AIRWAY HEIGHTS – While the students at Sunset Elementary are on spring break, police officers, firefighters and actors were taking to the hallways to train for an active shooter response.
On Thursday from 9 a.m. to 12 p.m., actors and teenaged students planned to act out the scenario of an active gunman inside the school. They would be using “blanks” instead of bullets, but the cartridges still pack gunpowder, flashes and explosions. Organizers said it’s all about making the drill look, smell and sound like an actual school shooting.
“I think getting as realistic as we can possibly be will get the blood flowing,” Dept. Chief Don Malone of the Airway Heights Fire Dept. said.
“Plus we try to create some stress there for the officer,” Airway Heights Police Sgt. Robert Swan said. “Like using the fire alarms there at the school. And the actors will come out, wanting the officers to help them, and just trying to make it kind of chaotic for the officer.”

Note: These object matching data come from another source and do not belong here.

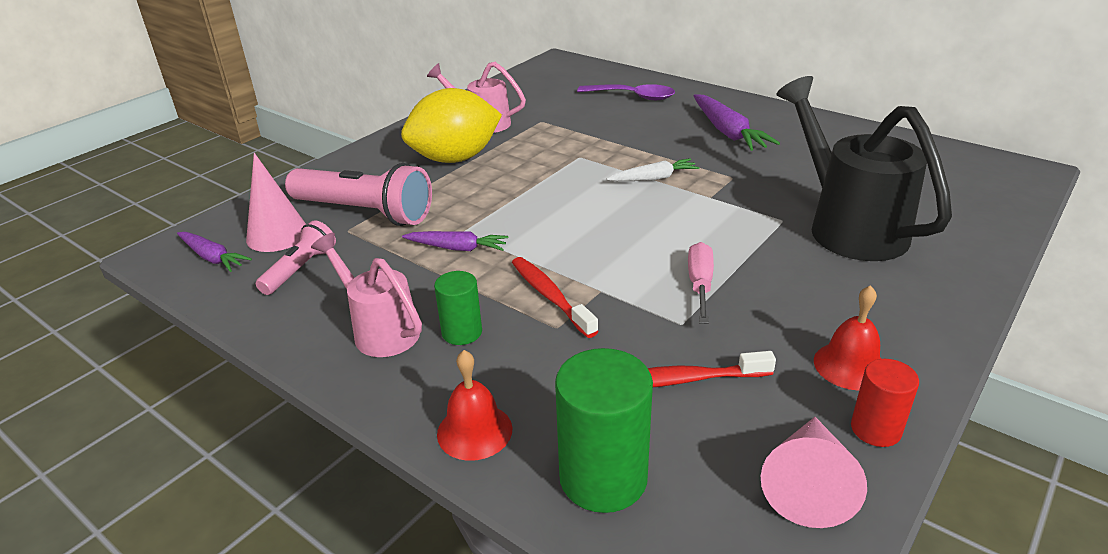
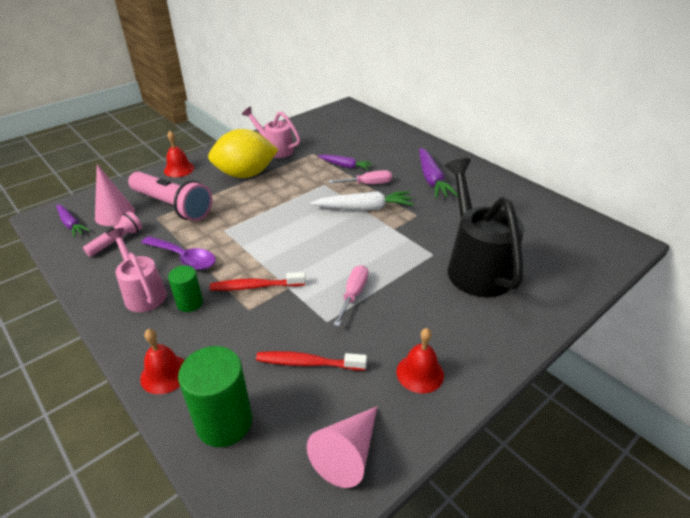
camera: 10 degrees right, 5 degrees up
(348, 165) = (179, 169): none -> red bell
(457, 248) = (216, 241): purple carrot -> purple carrot (345, 166)
(550, 296) = (255, 286): red toothbrush -> red toothbrush turned 75 degrees counterclockwise
(633, 97) = (382, 142): purple spoon -> purple spoon (184, 258)
(642, 148) = (368, 184): none -> pink screwdriver
(654, 178) = (364, 208): white carrot -> white carrot, size x1.59
(875, 429) = (412, 423): red cylinder -> none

The response for an active shooter has changed since Columbine. Now, paramedics are trained to go inside the building to help victims while police secure space for them.
“We were trained to go directly to the threat,” Swan said. “But we discovered by going directly to the threat, you’re not providing medical aid to people that need it.”
“It was much harder for us to sit back knowing there’s victims inside of an incident like this and waiting, waiting, waiting until we could actually go inside an incident,” Malone said. “I think from our standpoint, the more immediate we can get in there and help the victims is really what we’re looking to do.”
Airway Heights police and firefighters have participated in similar drills, but this is the first one they have hosted one. Organizers hope to make the training a biannual event.